Stem cell and cloning guru Robert Lanza has battled the Catholic Church, the White House, and violent protesters.
Whether defying the dean of the University of Pennsylvania School of Medicine so he could publish a book on world health or challenging the titans of cosmology, Robert Lanza has never followed the script. It's no wonder, then, that this renegade doctor would lead the charge into medicine's most controversial turf: the creation of cloned embryos for therapy and the engineering of spare human parts.

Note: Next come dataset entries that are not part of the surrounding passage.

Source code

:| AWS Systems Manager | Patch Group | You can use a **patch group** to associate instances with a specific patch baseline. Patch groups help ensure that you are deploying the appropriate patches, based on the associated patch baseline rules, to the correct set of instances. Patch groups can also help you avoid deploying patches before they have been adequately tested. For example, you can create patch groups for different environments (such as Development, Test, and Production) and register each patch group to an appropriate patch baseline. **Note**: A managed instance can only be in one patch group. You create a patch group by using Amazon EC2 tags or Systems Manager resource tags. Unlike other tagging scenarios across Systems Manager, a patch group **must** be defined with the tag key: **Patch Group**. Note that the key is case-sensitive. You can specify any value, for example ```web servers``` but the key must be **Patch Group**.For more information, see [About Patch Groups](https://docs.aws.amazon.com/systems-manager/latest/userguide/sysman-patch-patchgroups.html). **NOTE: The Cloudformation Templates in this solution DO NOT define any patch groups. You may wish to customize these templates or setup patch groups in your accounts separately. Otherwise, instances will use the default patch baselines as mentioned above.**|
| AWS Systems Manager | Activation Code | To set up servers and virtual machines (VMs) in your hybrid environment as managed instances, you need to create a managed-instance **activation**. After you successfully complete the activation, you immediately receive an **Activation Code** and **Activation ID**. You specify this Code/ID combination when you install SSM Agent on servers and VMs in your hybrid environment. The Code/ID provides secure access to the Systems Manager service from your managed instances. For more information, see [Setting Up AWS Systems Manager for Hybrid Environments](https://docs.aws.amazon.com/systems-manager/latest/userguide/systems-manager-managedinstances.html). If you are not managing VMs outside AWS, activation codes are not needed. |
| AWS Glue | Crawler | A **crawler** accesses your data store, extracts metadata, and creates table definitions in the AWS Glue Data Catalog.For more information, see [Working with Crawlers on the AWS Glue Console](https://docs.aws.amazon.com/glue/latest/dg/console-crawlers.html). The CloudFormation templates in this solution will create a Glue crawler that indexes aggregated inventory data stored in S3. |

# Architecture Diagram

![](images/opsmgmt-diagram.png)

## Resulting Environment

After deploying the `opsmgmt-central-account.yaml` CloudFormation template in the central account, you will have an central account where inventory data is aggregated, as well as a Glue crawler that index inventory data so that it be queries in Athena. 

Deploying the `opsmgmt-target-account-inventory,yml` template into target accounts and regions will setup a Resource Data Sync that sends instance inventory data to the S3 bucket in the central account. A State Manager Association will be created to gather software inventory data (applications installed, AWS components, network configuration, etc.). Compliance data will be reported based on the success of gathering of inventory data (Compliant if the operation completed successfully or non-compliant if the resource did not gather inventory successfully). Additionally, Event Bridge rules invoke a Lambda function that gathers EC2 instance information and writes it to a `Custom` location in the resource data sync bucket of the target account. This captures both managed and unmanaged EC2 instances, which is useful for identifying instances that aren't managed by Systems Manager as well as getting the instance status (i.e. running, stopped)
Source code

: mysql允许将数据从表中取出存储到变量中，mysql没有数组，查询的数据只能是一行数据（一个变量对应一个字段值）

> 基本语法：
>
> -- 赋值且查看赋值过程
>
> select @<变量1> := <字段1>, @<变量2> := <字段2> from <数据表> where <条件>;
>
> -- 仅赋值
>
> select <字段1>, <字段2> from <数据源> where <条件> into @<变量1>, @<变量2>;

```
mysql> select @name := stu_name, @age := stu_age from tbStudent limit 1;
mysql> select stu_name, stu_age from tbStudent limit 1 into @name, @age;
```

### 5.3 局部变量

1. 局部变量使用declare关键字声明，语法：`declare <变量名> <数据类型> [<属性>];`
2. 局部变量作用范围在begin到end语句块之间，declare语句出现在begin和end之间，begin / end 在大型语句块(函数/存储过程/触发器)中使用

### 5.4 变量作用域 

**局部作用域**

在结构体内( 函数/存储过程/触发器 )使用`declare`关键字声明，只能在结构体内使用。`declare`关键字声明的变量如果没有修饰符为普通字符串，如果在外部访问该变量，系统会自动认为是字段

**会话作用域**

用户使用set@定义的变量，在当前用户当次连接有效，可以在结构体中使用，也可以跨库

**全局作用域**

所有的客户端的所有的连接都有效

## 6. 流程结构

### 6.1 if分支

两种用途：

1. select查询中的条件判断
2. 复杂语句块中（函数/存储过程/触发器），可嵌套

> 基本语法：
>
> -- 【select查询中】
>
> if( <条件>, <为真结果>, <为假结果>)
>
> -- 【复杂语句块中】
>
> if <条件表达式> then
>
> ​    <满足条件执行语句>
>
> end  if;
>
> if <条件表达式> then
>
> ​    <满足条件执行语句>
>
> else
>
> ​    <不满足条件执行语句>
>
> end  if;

The value of therapeutic cloning has long been clear to Lanza, who did his early work with South African heart transplant pioneer Christiaan Barnard. Starting from those early days, Lanza understood that the barrier to tissue transfer was rejection by the recipient. From an entire organ to a dose of embryonic stem cells, if the tissue’s DNA came from anyone else, the transplant would be rejected without the aid of harsh immunosuppressive drugs. "The treatment could be worse than the problem," Lanza found. But embryonic clones, the source of an endless supply of stem cells imprinted with one's personal DNA, could alter the equation in favor of the patient and augur a paradigm shift in medicine on par with the changes brought about by antibiotics and vaccines.
Lanza's single-minded quest to usher in this new age has paid dividends in scientific insights and groundbreaking discoveries. Today a world force in the field of regenerative medicine, he's close to delivering cellular therapies that might reseed the immune system, heal damaged hearts, even save limbs.